CBS has touted Gameshow Marathon as being a British import, which is true as far as it goes. The original show was a special called Ant & Dec's Gameshow Marathon and was shown on the British commercial network ITV as part of the network's 50th anniversary. In other words it was a one shot deal. There was a solid reason for it which CBS seems to be lacking. I don't know if CBS thought that they could make more of the series than just a one shot - I certainly suspect they'd like to - but with what they've done they've certainly not succeeded. I think there are things that they could have done that would have made it more successful. One approach might have been to widen the pool of celebrities; you might not be picked for Price Is Right but you could be on Let's Make A Deal or one of the other preliminary round games, and in the same way if you were picked for Price Is Right and didn't win you wouldn't be able to guarantee that you'd be playing in one of the other shows. Another way to work it would be to select a group of ordinary people and actually play the games for the prizes leading up to the final big windfall for the players who made it to the final round of Family Feud. The truth is however that the format is cumbersome and it is difficult to really grasp who gets what for the people they are representing. The difference between this and Celebrity Poker Showdown is clear. There the format is clear as is exactly what the charities are getting, the pool of participants is wider, the celebrities are having fun and are interacting with each other while competing. And yeah, they're making mistakes and on the whole are doing something that they have no expertise at (although next week's episode features Jennifer "The Unabombshell" Tilley, who won the 2005 World Series Of Poker Women's Event and followed that up with the World Poker Tour's Ladies Night tournament - I would love to see her destroy the rest of the field) and making fools of themselves. But that's why the show is fun and why there have been eight tournaments. I have absolutely know doubt that we won't even see a second run of Gameshow Marathon which for the most part is a good thing. I think my only regret will be that we won't be able to see more Beat The Clock - it was fun in a sort of nostalgic non-bug eating way.

Wednesday, June 07, 2006

The 2006 Pokerstars World Blogger Championship Of Online Poker

I participated in this last year too. Great fun even though I didn't win anything - wait 'til this year!

Poker Tournament

I have registered to play in the PokerStars World Blogger Championship of Online Poker!
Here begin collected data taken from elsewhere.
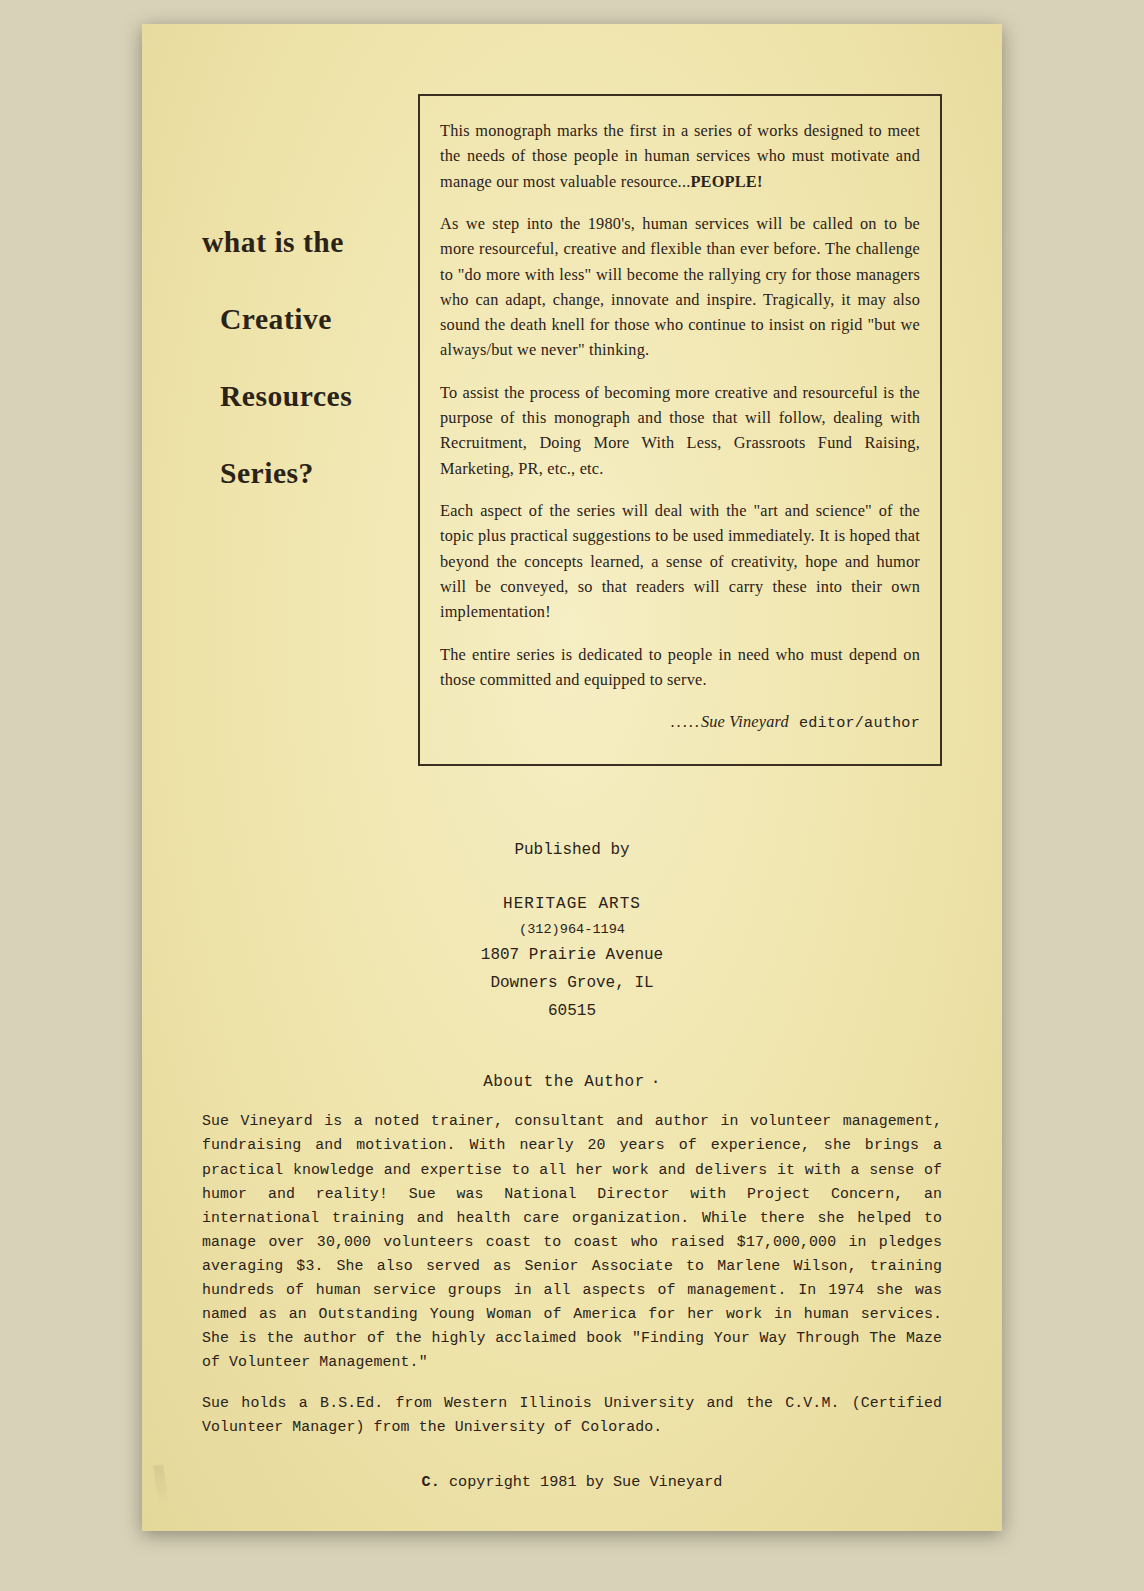what is the Creative Resources Series?
This monograph marks the first in a series of works designed to meet the needs of those people in human services who must motivate and manage our most valuable resource...PEOPLE!
As we step into the 1980's, human services will be called on to be more resourceful, creative and flexible than ever before. The challenge to "do more with less" will become the rallying cry for those managers who can adapt, change, innovate and inspire. Tragically, it may also sound the death knell for those who continue to insist on rigid "but we always/but we never" thinking.
To assist the process of becoming more creative and resourceful is the purpose of this monograph and those that will follow, dealing with Recruitment, Doing More With Less, Grassroots Fund Raising, Marketing, PR, etc., etc.
Each aspect of the series will deal with the "art and science" of the topic plus practical suggestions to be used immediately. It is hoped that beyond the concepts learned, a sense of creativity, hope and humor will be conveyed, so that readers will carry these into their own implementation!
The entire series is dedicated to people in need who must depend on those committed and equipped to serve.
..... Sue Vineyard editor/author
Published by
HERITAGE ARTS
(312)964-1194
1807 Prairie Avenue
Downers Grove, IL
60515
About the Author·
Sue Vineyard is a noted trainer, consultant and author in volunteer management, fundraising and motivation. With nearly 20 years of experience, she brings a practical knowledge and expertise to all her work and delivers it with a sense of humor and reality! Sue was National Director with Project Concern, an international training and health care organization. While there she helped to manage over 30,000 volunteers coast to coast who raised $17,000,000 in pledges averaging $3. She also served as Senior Associate to Marlene Wilson, training hundreds of human service groups in all aspects of management. In 1974 she was named as an Outstanding Young Woman of America for her work in human services. She is the author of the highly acclaimed book "Finding Your Way Through The Maze of Volunteer Management."
Sue holds a B.S.Ed. from Western Illinois University and the C.V.M. (Certified Volunteer Manager) from the University of Colorado.
C. copyright 1981 by Sue Vineyard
This Online Poker Tournament is a No Limit Texas Holdem event exclusive to Bloggers.

Registration code: 8651831

I'm Ba-ack! - Thoughts From A Week With A US Satellite

Hey guys, I'm back at the old stand and glad of it. The past week was fine, don't get me wrong but I'm glad to be back home with my on bed, my own computer, and my own TV. Well at least I will be once I contact my cable company and see about dealing with some maintenance issues. All of my premium digital channels go all pixellated (blocky) if they show up at all during the hot days of summer - which started a couple of weeks ago around here - which used to be bearable but seems to get worse each year. Shaw Cable gets a call tomorrow.

I think I can mine this experience for maybe three articles. I forgot to take my notebook with me (well maybe forgot isn't quite the right word) so a lot of this is from memory but my memory is reasonably good. First up a bit of an overview in the style of my weekend Short Takes pieces. Warning, there's a bit of comment on softcore porn in this one - nothing explicit but it's there.
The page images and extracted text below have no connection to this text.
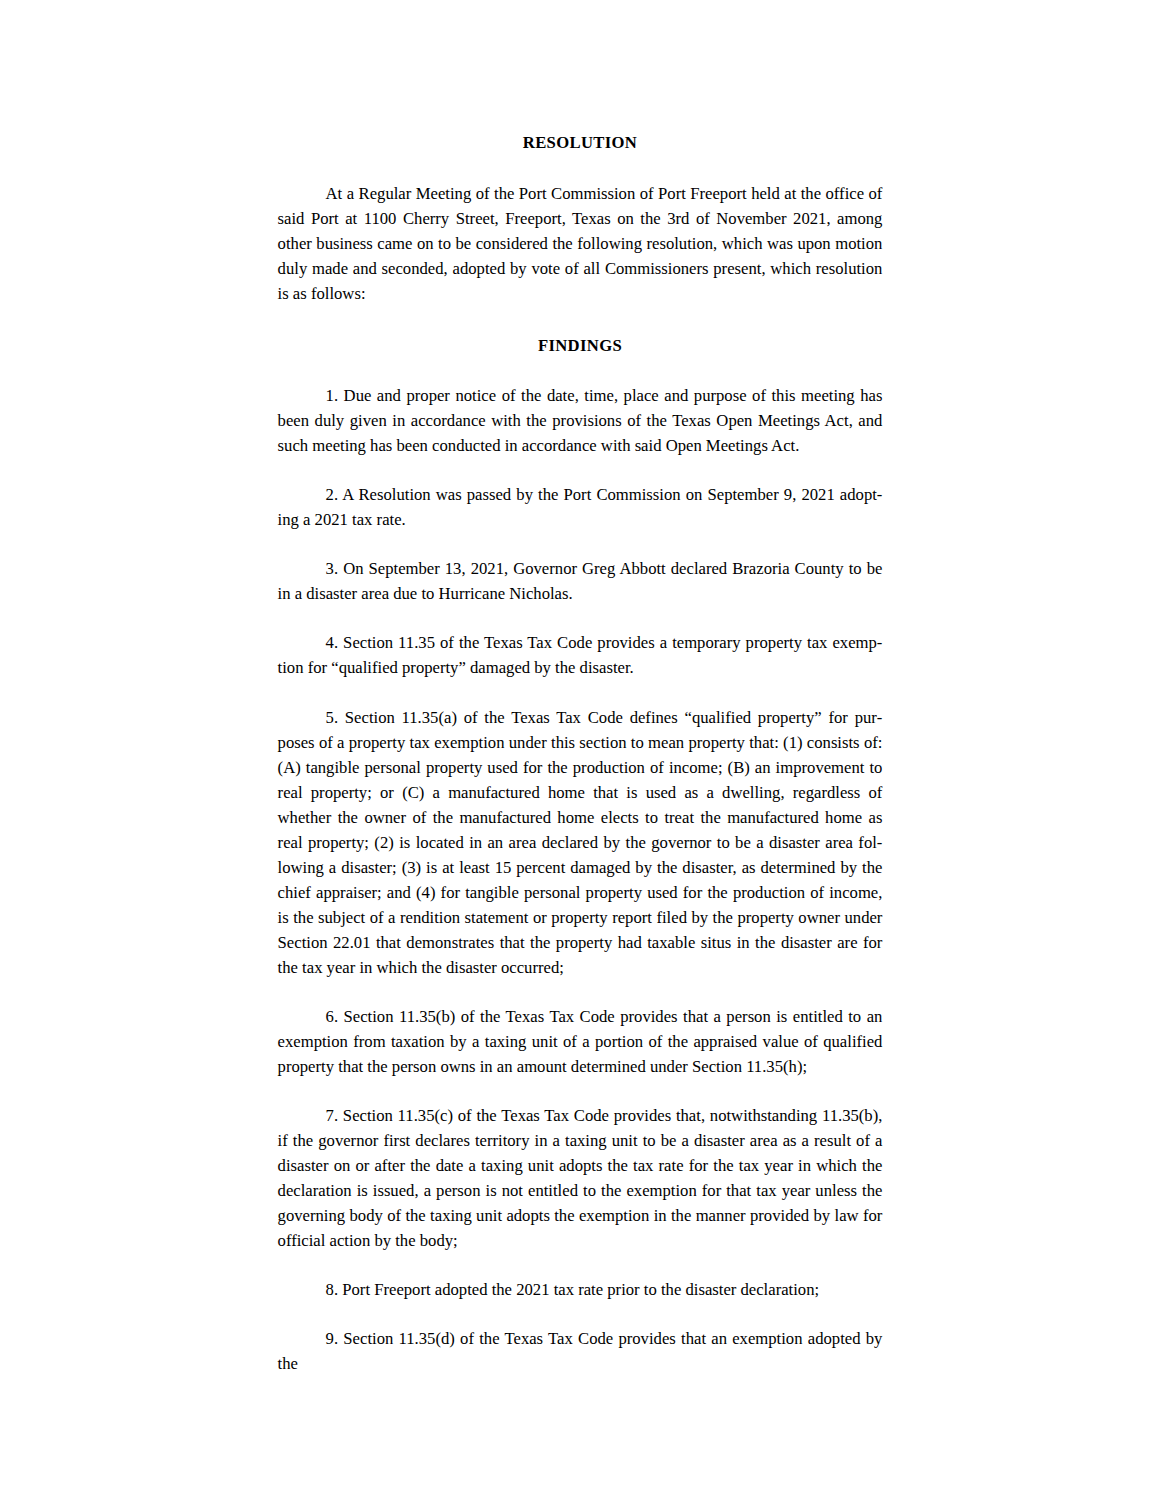RESOLUTION
At a Regular Meeting of the Port Commission of Port Freeport held at the office of said Port at 1100 Cherry Street, Freeport, Texas on the 3rd of November 2021, among other business came on to be considered the following resolution, which was upon motion duly made and seconded, adopted by vote of all Commissioners present, which resolution is as follows:
FINDINGS
1. Due and proper notice of the date, time, place and purpose of this meeting has been duly given in accordance with the provisions of the Texas Open Meetings Act, and such meeting has been conducted in accordance with said Open Meetings Act.
2. A Resolution was passed by the Port Commission on September 9, 2021 adopting a 2021 tax rate.
3. On September 13, 2021, Governor Greg Abbott declared Brazoria County to be in a disaster area due to Hurricane Nicholas.
4. Section 11.35 of the Texas Tax Code provides a temporary property tax exemption for “qualified property” damaged by the disaster.
5. Section 11.35(a) of the Texas Tax Code defines “qualified property” for purposes of a property tax exemption under this section to mean property that: (1) consists of: (A) tangible personal property used for the production of income; (B) an improvement to real property; or (C) a manufactured home that is used as a dwelling, regardless of whether the owner of the manufactured home elects to treat the manufactured home as real property; (2) is located in an area declared by the governor to be a disaster area following a disaster; (3) is at least 15 percent damaged by the disaster, as determined by the chief appraiser; and (4) for tangible personal property used for the production of income, is the subject of a rendition statement or property report filed by the property owner under Section 22.01 that demonstrates that the property had taxable situs in the disaster are for the tax year in which the disaster occurred;
6. Section 11.35(b) of the Texas Tax Code provides that a person is entitled to an exemption from taxation by a taxing unit of a portion of the appraised value of qualified property that the person owns in an amount determined under Section 11.35(h);
7. Section 11.35(c) of the Texas Tax Code provides that, notwithstanding 11.35(b), if the governor first declares territory in a taxing unit to be a disaster area as a result of a disaster on or after the date a taxing unit adopts the tax rate for the tax year in which the declaration is issued, a person is not entitled to the exemption for that tax year unless the governing body of the taxing unit adopts the exemption in the manner provided by law for official action by the body;
8. Port Freeport adopted the 2021 tax rate prior to the disaster declaration;
9. Section 11.35(d) of the Texas Tax Code provides that an exemption adopted by the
The Boss was right: I am of course referring to Bruce Springsteen's immortal 57 Channels And Nothin's On, and while I won't go so far as to say that everything was a waste of the ether, let us just say that if there was pick and choose in satellite TV there's a lot that I (and a lot of sane people) wouldn't be choosing. We all know that there are people who don't like sports who would eliminate all of the ESPN and Fox Sports channels from their lives, and I can certainly live a very full and happy life without most music channels but there's more. So many of the channels seem to be depending on an ongoing diet of reruns of shows that were produced a long long time ago by better people than them, or alternately on shows that were done on shoestring budgets - sometimes broken shoestrings at that. Maybe I wasn't watching at the right times - certainly I seemed to be looking in on a sort of cusp between old and new seasons for a lot of shows - but on the whole I found it difficult to get excited about a lot of channels.
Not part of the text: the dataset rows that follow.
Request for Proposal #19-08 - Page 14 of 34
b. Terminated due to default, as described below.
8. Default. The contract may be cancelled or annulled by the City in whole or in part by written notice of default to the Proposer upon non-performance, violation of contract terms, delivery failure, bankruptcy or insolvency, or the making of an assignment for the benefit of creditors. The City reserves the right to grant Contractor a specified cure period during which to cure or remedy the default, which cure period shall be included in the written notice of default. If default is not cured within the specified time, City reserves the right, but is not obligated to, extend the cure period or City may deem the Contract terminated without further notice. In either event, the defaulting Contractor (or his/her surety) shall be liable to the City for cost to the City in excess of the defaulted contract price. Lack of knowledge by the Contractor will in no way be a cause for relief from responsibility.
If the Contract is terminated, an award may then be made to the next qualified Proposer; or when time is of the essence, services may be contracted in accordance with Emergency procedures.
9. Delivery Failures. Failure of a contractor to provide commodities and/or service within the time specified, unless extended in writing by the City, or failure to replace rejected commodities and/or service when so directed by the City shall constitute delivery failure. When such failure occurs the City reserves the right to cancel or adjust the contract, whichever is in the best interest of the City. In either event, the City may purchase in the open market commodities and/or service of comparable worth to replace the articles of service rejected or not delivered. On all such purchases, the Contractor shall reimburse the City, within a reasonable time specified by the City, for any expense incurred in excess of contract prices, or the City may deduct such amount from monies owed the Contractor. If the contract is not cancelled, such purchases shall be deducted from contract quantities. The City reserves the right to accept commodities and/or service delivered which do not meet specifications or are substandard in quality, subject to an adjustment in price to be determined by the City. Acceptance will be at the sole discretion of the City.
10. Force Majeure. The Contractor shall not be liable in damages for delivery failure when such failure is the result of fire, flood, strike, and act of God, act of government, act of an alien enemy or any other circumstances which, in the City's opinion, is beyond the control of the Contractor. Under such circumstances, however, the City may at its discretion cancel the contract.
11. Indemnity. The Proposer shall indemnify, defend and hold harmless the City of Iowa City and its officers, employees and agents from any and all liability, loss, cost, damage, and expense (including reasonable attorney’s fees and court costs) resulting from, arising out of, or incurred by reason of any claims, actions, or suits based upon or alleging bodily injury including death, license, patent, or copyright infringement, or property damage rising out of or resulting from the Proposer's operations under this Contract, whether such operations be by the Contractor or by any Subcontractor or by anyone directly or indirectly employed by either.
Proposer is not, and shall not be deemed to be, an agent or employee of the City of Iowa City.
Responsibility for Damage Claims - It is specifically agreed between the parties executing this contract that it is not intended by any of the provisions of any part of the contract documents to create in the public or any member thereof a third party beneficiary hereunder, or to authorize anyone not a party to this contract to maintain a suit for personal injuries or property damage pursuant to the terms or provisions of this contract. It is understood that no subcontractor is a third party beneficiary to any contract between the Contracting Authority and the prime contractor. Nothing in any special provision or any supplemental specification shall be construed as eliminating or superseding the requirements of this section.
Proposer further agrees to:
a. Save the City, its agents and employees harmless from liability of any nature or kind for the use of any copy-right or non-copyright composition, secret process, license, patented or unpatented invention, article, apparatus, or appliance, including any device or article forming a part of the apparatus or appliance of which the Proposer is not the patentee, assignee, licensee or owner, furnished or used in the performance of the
God and Mammon: I actually did some counting while I was changing channels trying to find something worthy of my TV viewing time and there seemed to be something like thirteen different shopping channels. There were almost as many religious channels (or maybe it just seemed that way) and that's without counting ABC Family (which is contractually obligated to air Pat Robertson's 700 Club daily and occasional Christian Broadcast Network telethons on weekends) or the BYU network from Brigham Young University. The vast majority of the religious channels took an evangelical point of view, although there was Eternal Word Television which is a conservative Catholic channel. On the other hand the shopping channels seem to be aimed at a variety of markets. My "favourite" is a channel that seems entirely devoted to selling various sorts of knives. Suffice it to say that when this channel is selling "little toothpicks" they aren't selling bits of wood with which to remove stubborn pieces of the evening's steak dinner. (Looking this up I think it's the now dead Shop At Home Network.)

Who do you have to kill to see a ballgame on this thing: People frequently complain about too much sports on cable and satellite TV I had the opposite problem - not enough sports, or rather not enough of the sports I wanted to see. For whatever reason my brother had to get his subscription with a New York State billing address. It doesn't matter much for most things (he doesn't get local stations for example, not that it really matters to him) but is a major pain if you don't happen to be a Yankees or Mets fan (or a Rangers, Islanders and Devils fan in the NHL). Naturally enough I wanted to see the Red Sox games that Greg was attending - you know, try to see him in the crowd and that sort of thing - so I checked out NESN. Result: a black screen and the words "This program not available in your area." Then I checked out FSN (Fox Sportsnet) Detroit - same thing. Then I checked out every other sports channel where there was a baseball team that might be playing at the same time as the New York teams. The only ball games available were the Yankees and the Mets. I don't know if my old Diplomacy buddy Rich Goranson reads this but I seem to recall him complaining in the Montreal Expos newsgroup about how the New York City teams basically screwed with Buffalo's attempts to get a major league team, part of which was the fact that they were able to claim all of New York state as part of their media market but Buffalo wasn't allowed to claim Niagara Falls Ontario (right across the river) as people who would come and sit in the seats for a ball game. Still there is something jarring about being able to see the NESN pre-game show and then get a blank screen until the game ends.

I know now why they call it Skinamax I did see the late night Cinemax offerings and let's just say that a lot of silicones died for this channel. The shows I'm talking about are the nightly softcore porn shows and I gotta tell you they didn't work for me. Maybe I'm too old (almost 50 is too old for porn?) or maybe it's because I've seen too much but I didn't find their shows at all arousing, which after all is the point of both softcore and hardcore porn. There are a lot of problems the biggest of which seems to me to be that the shows don't seem to be having fun (that and the fleshy zeppelins that seem to be requisite for the women in the Cinemax shows - I'm not a fan of boobs that don't move). Some of my favourite soft core films from the 1980s were comedies that recognised the basic absurdity of the situation. What's wrong with a good old fashioned sex farce that takes things to the ultimate conclusion. Instead the "story" is usually a very lame excuse to get people naked and (faking) having sex.